Dmitry met his dance partner Anna Shpyrkova at the first rehearsal. He saw her and realized he wanted to dance with her. Like a real military man, he boldly and bravely approached her and asked her to join him as his dance partner. The girl did not refuse.
“I saw an ad for couples to participate in the Victory Waltz. Just recently I danced the waltz at graduation, I liked it very much, and I was happy to start rehearsing. Although I admit that it was difficult, Dima and I saw progress every day, and that motivated me to continue practicing. Today we are a little nervous, but also very much looking forward to the performance,” says Anna.
“Yes, I have some anxiety, because the event is very important: it is not just a dance, but the Victory Waltz, dedicated to our fathers and grandfathers—the victors,” notes Dmitry Pivovarov.
Victory Day is a holiday that connects generations. And today Nadezhda Kuzmina, the Chairman of SUSU Veterans Council, takes part in the Victory Waltz on the square.
“We represent the older generation, and next to us are our little copies - representatives of the future,” Nadezhda Dmitriyevna says about her role in the project. “Such commemorative events are important for the younger generation because they teach us to remember… to remember the feat of heroes, to remember our history. They unite us, and young people begin to have more respect for the past.”
Nadezhda Kuzmina also noted the exhibitions currently being held at SUSU. The main University building in the third floor hall is hosting exhibitions entitled “The History of the Great Victory” and “The Immortal Regiment of SUSU”. The first is a traditional exposition telling about Tankograd's contribution to the Great Victory. But the exhibition "Immortal Regiment of SUSU" is being demonstrated to visitors for the first time. The exhibition includes 211 names of university employees that took part in the Great Patriotic War. The "No Statute of Limitations" exposition was opened in the lobby of the University Scientific Library on the first floor of Building 3D. The exhibition was organized as part of a federal project with the same name to preserve the historical memory of the victims of Nazi war crimes and their accomplices during the Great Patriotic War.

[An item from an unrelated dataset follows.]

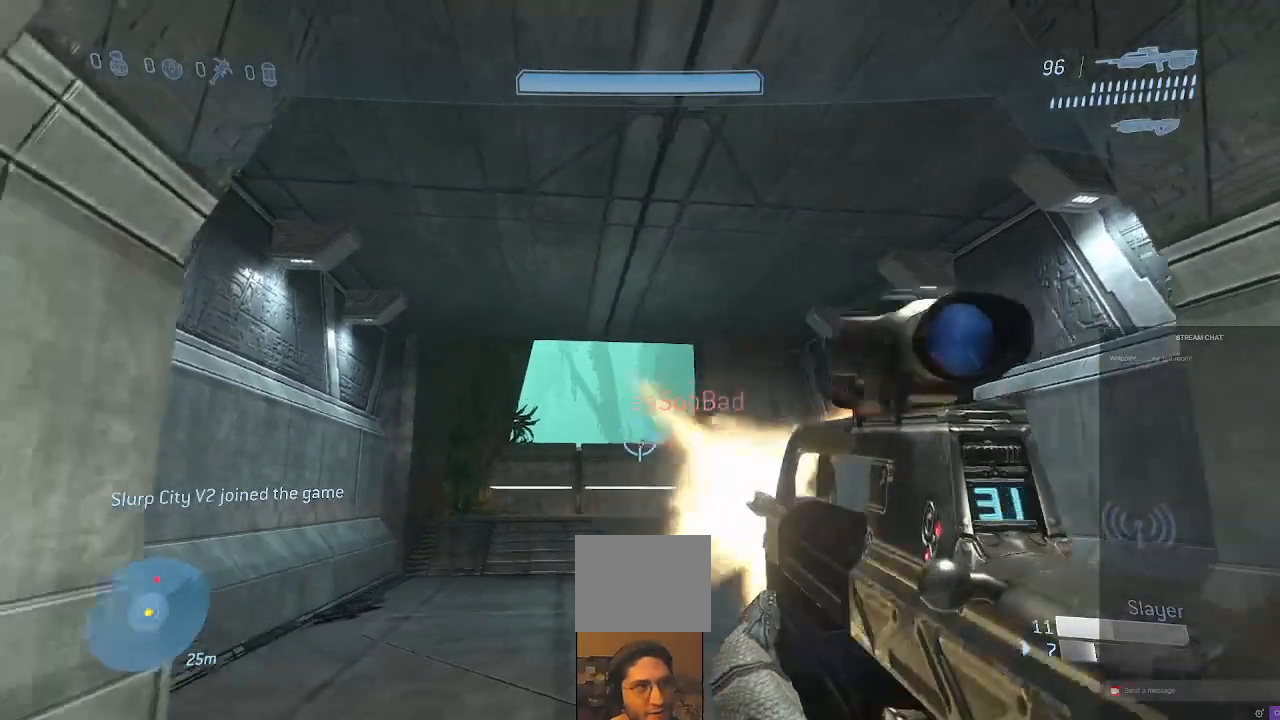
{"dt_ms": 500, "buttons": ["DPAD_DOWN"], "left_stick": "center", "right_stick": "center", "events": [[33, "right_stick", "right"], [67, "left_stick", "center"], [133, "left_stick", "right"], [200, "right_stick", "center"], [233, "R2", "up"], [333, "left_stick", "center"]]}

“It would be very useful for students to visit all these exhibitions, maybe someone will find their relatives and restore the connection between generations, the history of the family,” said Nadezhda Kuzmina.
The celebrations at SUSU don't end here. Traditionally, SUSU students take part in the Victory Parade on Revolution Square on May 9th. This year will be no exception. The column of the largest university in the South Ural region will be headed by the head of the Military Training Centre, colonel Nikolai Karpov.
The SUSU Military Training Centre is the only such centre in the region and one of 93 in the Russian Federation.
The Military Training Centre offers its students a number of unique opportunities. Students of the faculty master their civilian profession alongside their military specialization. Upon completing their university studies successfully, students receive the military title of lieutenant, sergeant, or private and are enrolled in the reserves of the Armed Forces of the Russian Federation without military service. The quality of military training at SUSU is no worse than that which is offered at military schools. All of the lecturers of the centre have many years of military experience. The Centre has unique training facilities, some of the best among the military training centres of the Russian Federation.